** Extracted information **
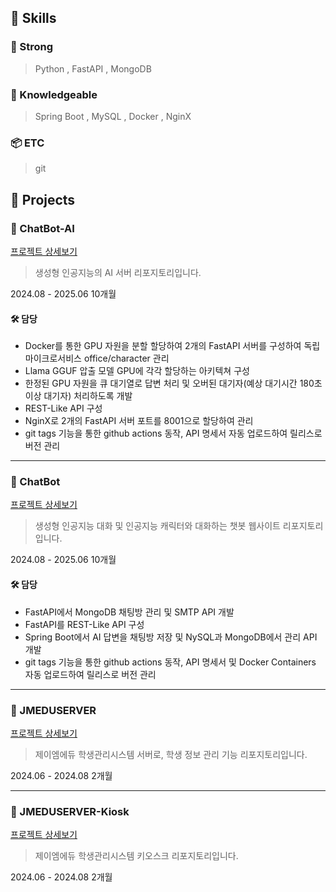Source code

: ## 📑 Skills

### 💪 Strong
> Python , FastAPI , MongoDB

### 🍼 Knowledgeable
> Spring Boot , MySQL , Docker , NginX 

### 📦 ETC
> git


## 📁 Projects
### 🤖 ChatBot-AI 
<div class="project-link-content">
    <a href="/portfolio/chatbot-ai" class="project-link-card dark">
        <i class="fas fa-external-link-alt project-link-icon"></i>
        <span class="project-link-text">프로젝트 상세보기</span>
    </a>
</div>

> 생성형 인공지능의 AI 서버 리포지토리입니다.

<div class="project-timeline">
    <i class="fas fa-calendar-alt timeline-icon"></i>
    <span class="timeline-duration">2024.08 - 2025.06</span>
    <span class="timeline-months">10개월</span>
</div>

#### 🛠️ 담당
- Docker를 통한 GPU 자원을 분할 할당하여 2개의 FastAPI 서버를 구성하여 독립 마이크로서비스 office/character 관리
- Llama GGUF 압출 모델 GPU에 각각 할당하는 아키텍쳐 구성
- 한정된 GPU 자원을 큐 대기열로 답변 처리 및 오버된 대기자(예상 대기시간 180초 이상 대기자) 처리하도록 개발
- REST-Like API 구성
- NginX로 2개의 FastAPI 서버 포트를 8001으로 할당하여 관리
- git tags 기능을 통한 github actions 동작, API 명세서 자동 업로드하여 릴리스로 버전 관리

---

### 🤖 ChatBot
<div class="project-link-content">
    <a href="/portfolio/chatbot" class="project-link-card dark">
        <i class="fas fa-external-link-alt project-link-icon"></i>
        <span class="project-link-text">프로젝트 상세보기</span>
    </a>
</div>

> 생성형 인공지능 대화 및 인공지능 캐릭터와 대화하는 챗봇 웹사이트 리포지토리입니다.

<div class="project-timeline">
    <i class="fas fa-calendar-alt timeline-icon"></i>
    <span class="timeline-duration">2024.08 - 2025.06</span>
    <span class="timeline-months">10개월</span>
</div>

#### 🛠️ 담당
- FastAPI에서 MongoDB 채팅방 관리 및 SMTP API 개발
- FastAPI를 REST-Like API 구성
- Spring Boot에서 AI 답변을 채팅방 저장 및 NySQL과 MongoDB에서 관리 API 개발
- git tags 기능을 통한 github actions 동작, API 명세서 및 Docker Containers 자동 업로드하여 릴리스로 버전 관리

---

### 🏫 JMEDUSERVER
<div class="project-link-content">
    <a href="/portfolio/jmeduserver" class="project-link-card dark">
        <i class="fas fa-external-link-alt project-link-icon"></i>
        <span class="project-link-text">프로젝트 상세보기</span>
    </a>
</div>

> 제이엠에듀 학생관리시스템 서버로, 학생 정보 관리 기능 리포지토리입니다.

<div class="project-timeline">
    <i class="fas fa-calendar-alt timeline-icon"></i>
    <span class="timeline-duration">2024.06 - 2024.08</span>
    <span class="timeline-months">2개월</span>
</div>

---

### 🏫 JMEDUSERVER-Kiosk
<div class="project-link-content">
    <a href="/portfolio/jmeduserver-kiosk" class="project-link-card dark">
        <i class="fas fa-external-link-alt project-link-icon"></i>
        <span class="project-link-text">프로젝트 상세보기</span>
    </a>
</div>

> 제이엠에듀 학생관리시스템 키오스크 리포지토리입니다.

<div class="project-timeline">
    <i class="fas fa-calendar-alt timeline-icon"></i>
    <span class="timeline-duration">2024.06 - 2024.08</span>
    <span class="timeline-months">2개월</span>
</div>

** The problem **
Reproduce these lines from the listing above character for character, starting with the line that contains "### 🏫 JMEDUSERVER-Kiosk" and going on through the line that contains "학생관리시스템 키오스크 리포지토리입니다.".

** Answer for this exercise **
### 🏫 JMEDUSERVER-Kiosk
<div class="project-link-content">
    <a href="/portfolio/jmeduserver-kiosk" class="project-link-card dark">
        <i class="fas fa-external-link-alt project-link-icon"></i>
        <span class="project-link-text">프로젝트 상세보기</span>
    </a>
</div>

> 제이엠에듀 학생관리시스템 키오스크 리포지토리입니다.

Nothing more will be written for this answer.